#### [Task prompt]
Pictures aside, write every record out again word for word.

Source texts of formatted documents
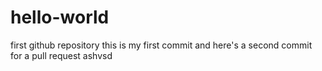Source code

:# hello-world
first github repository 
this is my first commit 
and here's a second commit for a pull request
ashvsd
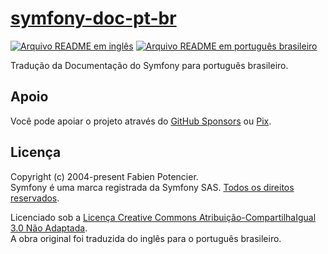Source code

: # [symfony-doc-pt-br][portal-link]

[![Arquivo README em inglês][readme-badge-en]][readme-lang-en]
[![Arquivo README em português brasileiro][readme-badge-pt-br]][readme-lang-pt-br]

Tradução da Documentação do Symfony para português brasileiro.

## Apoio

Você pode apoiar o projeto através do [GitHub Sponsors][sponsor-github] ou
[Pix][sponsor-pix].

## Licença

Copyright (c) 2004-present Fabien Potencier.<br>
Symfony é uma marca registrada da Symfony SAS.
[Todos os direitos reservados][trademark].

Licenciado sob a
[Licença Creative Commons Atribuição-CompartilhaIgual 3.0 Não Adaptada][license-cc].<br>
A obra original foi traduzida do inglês para o português brasileiro.

[license-cc]: LICENSE.md

[portal-link]: https://docs.dev.br/pt-br/docs/symfony/doc/

[readme-badge-en]: https://img.shields.io/badge/lang-en-blue.svg

[readme-badge-pt-br]: https://img.shields.io/badge/lang-pt--br-dark--green.svg

[readme-lang-en]: README.EN.md

[readme-lang-pt-br]: README.md

[sponsor-github]: https://github.com/sponsors/docsdevbr

[sponsor-pix]: https://docs.dev.br/pt-br/support-us

[trademark]: https://symfony.com/trademark
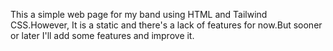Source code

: This a simple web page for my band using HTML and Tailwind CSS.However, It is a static and there's a lack of features for now.But sooner or later I'll add some features and improve it.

#### [Exercise answer]
Source code

:# hello-world
first github repository 
this is my first commit 
and here's a second commit for a pull request
ashvsd
Source code

: # [symfony-doc-pt-br][portal-link]

[![Arquivo README em inglês][readme-badge-en]][readme-lang-en]
[![Arquivo README em português brasileiro][readme-badge-pt-br]][readme-lang-pt-br]

Tradução da Documentação do Symfony para português brasileiro.

## Apoio

Você pode apoiar o projeto através do [GitHub Sponsors][sponsor-github] ou
[Pix][sponsor-pix].

## Licença

Copyright (c) 2004-present Fabien Potencier.<br>
Symfony é uma marca registrada da Symfony SAS.
[Todos os direitos reservados][trademark].

Licenciado sob a
[Licença Creative Commons Atribuição-CompartilhaIgual 3.0 Não Adaptada][license-cc].<br>
A obra original foi traduzida do inglês para o português brasileiro.

[license-cc]: LICENSE.md

[portal-link]: https://docs.dev.br/pt-br/docs/symfony/doc/

[readme-badge-en]: https://img.shields.io/badge/lang-en-blue.svg

[readme-badge-pt-br]: https://img.shields.io/badge/lang-pt--br-dark--green.svg

[readme-lang-en]: README.EN.md

[readme-lang-pt-br]: README.md

[sponsor-github]: https://github.com/sponsors/docsdevbr

[sponsor-pix]: https://docs.dev.br/pt-br/support-us

[trademark]: https://symfony.com/trademark
Source code

: This a simple web page for my band using HTML and Tailwind CSS.However, It is a static and there's a lack of features for now.But sooner or later I'll add some features and improve it.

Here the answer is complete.